Note, this bug report was copied from mail purely so that it can be tracked as a regression.
Sorry I missed the deadline. I'be been traveling for 2 weeks. That patch was one I wrote a week ago for a different bug report. If you already had a patch, then why didn't you attach it to the bugreport? bugzilla-daemon@bugzilla.kernel.org wrote: >https://bugzilla.kernel.org/show_bug.cgi?id=30322 > > > > > >--- Comment #3 from Ben Hutchings <bhutchings@solarflare.com> 2011-03-01 >23:45:47 --- >(In reply to comment #2) >> Does the above patch suffice to fix the Oops? > >WTF, you take a week to respond and then send back a patch I already wrote? > >-- >Configure bugmail: https://bugzilla.kernel.org/userprefs.cgi?tab=email >------- You are receiving this mail because: ------- >You are the assignee for the bug.
(In reply to comment #5) > Sorry I missed the deadline. I'be been traveling for 2 weeks. > > That patch was one I wrote a week ago for a different bug report. If you > already had a patch, then why didn't you attach it to the bugreport? Because I've been told (I forget who by) that patches shouldn't be posted on Bz if they have already been posted on the appropriate mailing list.
As concerns the mailing list, I won't start scouring that for patches until I get back home, which won't be for another few days. Posting just part of a report wastes everybody's time. If you have a fix, then attach the damned thing, so that I don't have to go looking for it.

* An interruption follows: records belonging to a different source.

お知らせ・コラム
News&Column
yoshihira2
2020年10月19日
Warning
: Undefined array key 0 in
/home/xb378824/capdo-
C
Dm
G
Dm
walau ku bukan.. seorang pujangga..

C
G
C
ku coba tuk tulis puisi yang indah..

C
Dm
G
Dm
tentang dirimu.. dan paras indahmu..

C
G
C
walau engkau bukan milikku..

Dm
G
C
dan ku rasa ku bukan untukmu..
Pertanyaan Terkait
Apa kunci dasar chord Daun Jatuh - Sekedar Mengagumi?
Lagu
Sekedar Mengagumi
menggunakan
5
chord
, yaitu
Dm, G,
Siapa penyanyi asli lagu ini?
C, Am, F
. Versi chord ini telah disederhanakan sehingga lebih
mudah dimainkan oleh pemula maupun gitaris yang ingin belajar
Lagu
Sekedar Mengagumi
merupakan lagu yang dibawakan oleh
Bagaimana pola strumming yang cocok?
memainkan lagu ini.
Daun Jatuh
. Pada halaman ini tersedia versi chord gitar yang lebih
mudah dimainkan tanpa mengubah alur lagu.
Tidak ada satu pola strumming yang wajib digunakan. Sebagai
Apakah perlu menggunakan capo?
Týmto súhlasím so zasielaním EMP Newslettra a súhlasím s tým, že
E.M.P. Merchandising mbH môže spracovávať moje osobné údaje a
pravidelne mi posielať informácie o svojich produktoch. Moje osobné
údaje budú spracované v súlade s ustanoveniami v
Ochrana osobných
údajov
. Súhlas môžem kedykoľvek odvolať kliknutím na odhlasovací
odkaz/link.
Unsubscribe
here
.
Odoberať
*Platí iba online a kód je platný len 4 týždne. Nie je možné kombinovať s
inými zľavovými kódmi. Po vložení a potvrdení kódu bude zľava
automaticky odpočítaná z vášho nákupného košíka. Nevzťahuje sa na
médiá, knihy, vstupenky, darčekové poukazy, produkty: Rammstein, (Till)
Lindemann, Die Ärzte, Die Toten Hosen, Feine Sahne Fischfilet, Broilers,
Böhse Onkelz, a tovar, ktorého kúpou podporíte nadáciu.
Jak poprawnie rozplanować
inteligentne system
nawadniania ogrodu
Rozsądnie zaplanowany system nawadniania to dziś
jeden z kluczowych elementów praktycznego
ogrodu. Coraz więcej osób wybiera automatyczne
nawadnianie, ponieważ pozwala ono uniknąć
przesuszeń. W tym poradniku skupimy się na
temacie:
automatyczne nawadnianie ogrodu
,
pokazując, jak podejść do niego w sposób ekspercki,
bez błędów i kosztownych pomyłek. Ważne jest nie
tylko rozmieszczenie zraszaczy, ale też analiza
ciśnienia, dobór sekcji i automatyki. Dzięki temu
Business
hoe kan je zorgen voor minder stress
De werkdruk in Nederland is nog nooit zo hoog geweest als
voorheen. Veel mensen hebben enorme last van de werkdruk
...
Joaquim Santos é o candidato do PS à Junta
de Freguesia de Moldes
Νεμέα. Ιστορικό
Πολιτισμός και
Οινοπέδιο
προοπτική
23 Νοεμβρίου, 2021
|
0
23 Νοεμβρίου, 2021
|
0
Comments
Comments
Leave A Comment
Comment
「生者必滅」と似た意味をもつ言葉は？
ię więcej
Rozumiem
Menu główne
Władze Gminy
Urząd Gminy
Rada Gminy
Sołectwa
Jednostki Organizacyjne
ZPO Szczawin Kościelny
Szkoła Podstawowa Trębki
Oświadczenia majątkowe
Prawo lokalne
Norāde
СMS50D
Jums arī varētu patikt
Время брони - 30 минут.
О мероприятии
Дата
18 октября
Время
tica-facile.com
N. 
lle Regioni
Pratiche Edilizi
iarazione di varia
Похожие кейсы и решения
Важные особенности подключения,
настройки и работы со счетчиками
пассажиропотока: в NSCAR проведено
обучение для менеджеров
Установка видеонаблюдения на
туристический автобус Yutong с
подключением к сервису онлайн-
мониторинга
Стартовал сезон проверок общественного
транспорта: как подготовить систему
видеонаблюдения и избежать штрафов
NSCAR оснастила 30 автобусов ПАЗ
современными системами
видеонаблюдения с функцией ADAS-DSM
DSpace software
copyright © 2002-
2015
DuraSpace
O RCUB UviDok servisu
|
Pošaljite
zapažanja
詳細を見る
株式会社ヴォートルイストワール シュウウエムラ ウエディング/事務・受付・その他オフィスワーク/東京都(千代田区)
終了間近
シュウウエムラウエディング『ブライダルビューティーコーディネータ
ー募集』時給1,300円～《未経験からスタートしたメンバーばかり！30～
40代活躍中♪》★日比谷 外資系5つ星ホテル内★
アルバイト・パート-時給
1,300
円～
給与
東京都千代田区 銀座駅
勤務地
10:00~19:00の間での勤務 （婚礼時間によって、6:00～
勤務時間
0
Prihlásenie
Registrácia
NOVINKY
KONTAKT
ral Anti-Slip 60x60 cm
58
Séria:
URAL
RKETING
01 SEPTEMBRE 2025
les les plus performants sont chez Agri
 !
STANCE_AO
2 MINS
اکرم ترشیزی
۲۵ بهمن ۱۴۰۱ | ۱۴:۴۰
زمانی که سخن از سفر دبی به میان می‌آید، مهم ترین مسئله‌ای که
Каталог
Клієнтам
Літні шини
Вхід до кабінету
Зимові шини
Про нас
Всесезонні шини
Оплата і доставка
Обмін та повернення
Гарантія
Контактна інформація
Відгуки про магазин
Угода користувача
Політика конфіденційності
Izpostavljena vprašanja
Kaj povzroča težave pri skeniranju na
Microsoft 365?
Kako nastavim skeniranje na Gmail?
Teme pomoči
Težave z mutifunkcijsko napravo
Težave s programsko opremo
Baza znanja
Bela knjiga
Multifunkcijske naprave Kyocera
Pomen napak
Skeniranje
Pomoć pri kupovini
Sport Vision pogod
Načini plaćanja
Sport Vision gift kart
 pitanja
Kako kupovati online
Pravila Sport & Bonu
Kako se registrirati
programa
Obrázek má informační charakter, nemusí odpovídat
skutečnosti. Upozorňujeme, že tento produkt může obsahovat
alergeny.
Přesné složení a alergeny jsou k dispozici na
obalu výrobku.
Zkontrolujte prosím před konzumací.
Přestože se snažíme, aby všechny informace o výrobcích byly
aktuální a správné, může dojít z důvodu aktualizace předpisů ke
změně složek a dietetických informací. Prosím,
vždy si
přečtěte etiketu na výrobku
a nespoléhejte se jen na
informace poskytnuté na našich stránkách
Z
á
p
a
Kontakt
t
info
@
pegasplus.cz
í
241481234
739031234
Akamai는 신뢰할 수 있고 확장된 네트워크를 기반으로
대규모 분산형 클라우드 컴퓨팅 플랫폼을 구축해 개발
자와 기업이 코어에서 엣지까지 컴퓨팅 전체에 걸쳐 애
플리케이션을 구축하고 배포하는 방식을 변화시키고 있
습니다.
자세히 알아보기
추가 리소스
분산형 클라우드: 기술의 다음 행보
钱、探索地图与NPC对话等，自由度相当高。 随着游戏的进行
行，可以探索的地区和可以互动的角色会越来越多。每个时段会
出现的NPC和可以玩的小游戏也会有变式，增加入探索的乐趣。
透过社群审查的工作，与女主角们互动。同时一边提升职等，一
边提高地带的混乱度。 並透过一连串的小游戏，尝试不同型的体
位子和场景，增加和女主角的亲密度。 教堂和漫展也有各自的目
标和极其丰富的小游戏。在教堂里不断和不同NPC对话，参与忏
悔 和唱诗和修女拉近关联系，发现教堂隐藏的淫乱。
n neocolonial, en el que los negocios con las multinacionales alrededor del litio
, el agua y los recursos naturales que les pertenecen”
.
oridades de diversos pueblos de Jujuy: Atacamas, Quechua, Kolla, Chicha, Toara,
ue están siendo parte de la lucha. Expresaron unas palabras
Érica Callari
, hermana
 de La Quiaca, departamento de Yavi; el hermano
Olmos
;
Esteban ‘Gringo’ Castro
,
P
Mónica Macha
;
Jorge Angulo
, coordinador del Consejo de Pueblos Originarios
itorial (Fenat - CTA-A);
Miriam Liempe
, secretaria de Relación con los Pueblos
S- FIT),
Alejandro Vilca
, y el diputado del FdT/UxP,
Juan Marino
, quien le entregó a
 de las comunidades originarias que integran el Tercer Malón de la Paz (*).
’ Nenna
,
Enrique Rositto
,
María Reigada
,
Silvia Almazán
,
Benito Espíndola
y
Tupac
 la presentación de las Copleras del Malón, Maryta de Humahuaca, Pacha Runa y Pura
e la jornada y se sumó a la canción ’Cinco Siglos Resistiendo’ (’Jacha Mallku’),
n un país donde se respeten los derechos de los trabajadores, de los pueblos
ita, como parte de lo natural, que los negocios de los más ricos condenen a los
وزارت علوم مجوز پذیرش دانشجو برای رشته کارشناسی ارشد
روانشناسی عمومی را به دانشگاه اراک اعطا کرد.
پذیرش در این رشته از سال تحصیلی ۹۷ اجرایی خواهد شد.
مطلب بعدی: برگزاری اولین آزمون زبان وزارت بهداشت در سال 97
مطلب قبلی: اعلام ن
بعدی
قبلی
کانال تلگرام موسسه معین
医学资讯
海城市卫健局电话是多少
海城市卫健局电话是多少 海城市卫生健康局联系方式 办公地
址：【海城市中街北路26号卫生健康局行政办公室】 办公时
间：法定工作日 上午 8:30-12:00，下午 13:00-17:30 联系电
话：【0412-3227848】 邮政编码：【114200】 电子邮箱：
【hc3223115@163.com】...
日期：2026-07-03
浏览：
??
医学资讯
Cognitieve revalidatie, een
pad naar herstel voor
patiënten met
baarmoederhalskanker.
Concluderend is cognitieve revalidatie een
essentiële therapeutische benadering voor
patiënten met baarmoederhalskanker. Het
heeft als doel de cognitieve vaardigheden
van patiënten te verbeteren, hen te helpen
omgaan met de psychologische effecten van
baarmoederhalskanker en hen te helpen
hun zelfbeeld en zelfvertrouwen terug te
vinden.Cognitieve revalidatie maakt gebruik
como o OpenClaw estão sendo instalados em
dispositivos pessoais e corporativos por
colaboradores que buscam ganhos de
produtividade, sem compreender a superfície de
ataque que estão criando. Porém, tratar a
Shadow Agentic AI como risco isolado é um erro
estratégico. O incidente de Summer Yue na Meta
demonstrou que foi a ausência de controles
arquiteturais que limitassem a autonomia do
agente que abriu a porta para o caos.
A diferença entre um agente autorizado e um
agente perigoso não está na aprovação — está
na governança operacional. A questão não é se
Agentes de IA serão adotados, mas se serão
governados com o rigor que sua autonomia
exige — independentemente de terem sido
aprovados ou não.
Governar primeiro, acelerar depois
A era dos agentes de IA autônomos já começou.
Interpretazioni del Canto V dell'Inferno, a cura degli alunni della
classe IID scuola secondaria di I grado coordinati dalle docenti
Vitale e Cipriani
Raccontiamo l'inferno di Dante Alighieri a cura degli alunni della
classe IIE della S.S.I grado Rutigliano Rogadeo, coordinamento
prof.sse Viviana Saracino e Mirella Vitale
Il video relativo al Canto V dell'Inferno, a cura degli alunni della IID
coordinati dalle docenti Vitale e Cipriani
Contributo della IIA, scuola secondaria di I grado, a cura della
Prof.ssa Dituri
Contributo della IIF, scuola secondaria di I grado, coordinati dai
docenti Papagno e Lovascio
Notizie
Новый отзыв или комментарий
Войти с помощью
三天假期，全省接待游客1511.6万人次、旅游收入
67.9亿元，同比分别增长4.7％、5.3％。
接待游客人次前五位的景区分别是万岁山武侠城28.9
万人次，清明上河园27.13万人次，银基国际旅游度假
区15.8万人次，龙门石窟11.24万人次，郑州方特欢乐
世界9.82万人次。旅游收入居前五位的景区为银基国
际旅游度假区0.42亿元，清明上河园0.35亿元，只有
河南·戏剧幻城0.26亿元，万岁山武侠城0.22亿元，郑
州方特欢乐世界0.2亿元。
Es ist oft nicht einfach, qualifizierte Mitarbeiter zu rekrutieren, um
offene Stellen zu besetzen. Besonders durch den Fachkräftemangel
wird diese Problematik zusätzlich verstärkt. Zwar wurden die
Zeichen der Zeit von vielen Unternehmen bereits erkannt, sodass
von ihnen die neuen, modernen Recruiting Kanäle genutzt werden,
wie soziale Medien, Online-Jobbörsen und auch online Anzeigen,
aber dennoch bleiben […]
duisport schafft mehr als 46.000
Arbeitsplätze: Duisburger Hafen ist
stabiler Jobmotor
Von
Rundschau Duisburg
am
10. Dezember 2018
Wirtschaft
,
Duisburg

Patch: http://article.gmane.org/gmane.linux.nfs/38949
*** Bug 30222 has been marked as a duplicate of this bug. ***
*** Bug 30232 has been marked as a duplicate of this bug. ***
*** Bug 30252 has been marked as a duplicate of this bug. ***
*** Bug 30272 has been marked as a duplicate of this bug. ***
*** Bug 30292 has been marked as a duplicate of this bug. ***
The fix has been merged in mainline for v2.6.38: commit 4cea288aaf0e11647880cc487350b1dc45d9febc Author: Ben Hutchings <bhutchings@solarflare.com> Date: Tue Feb 22 21:54:34 2011 +0000 sunrpc: Propagate errors from xs_bind() through xs_create_sock()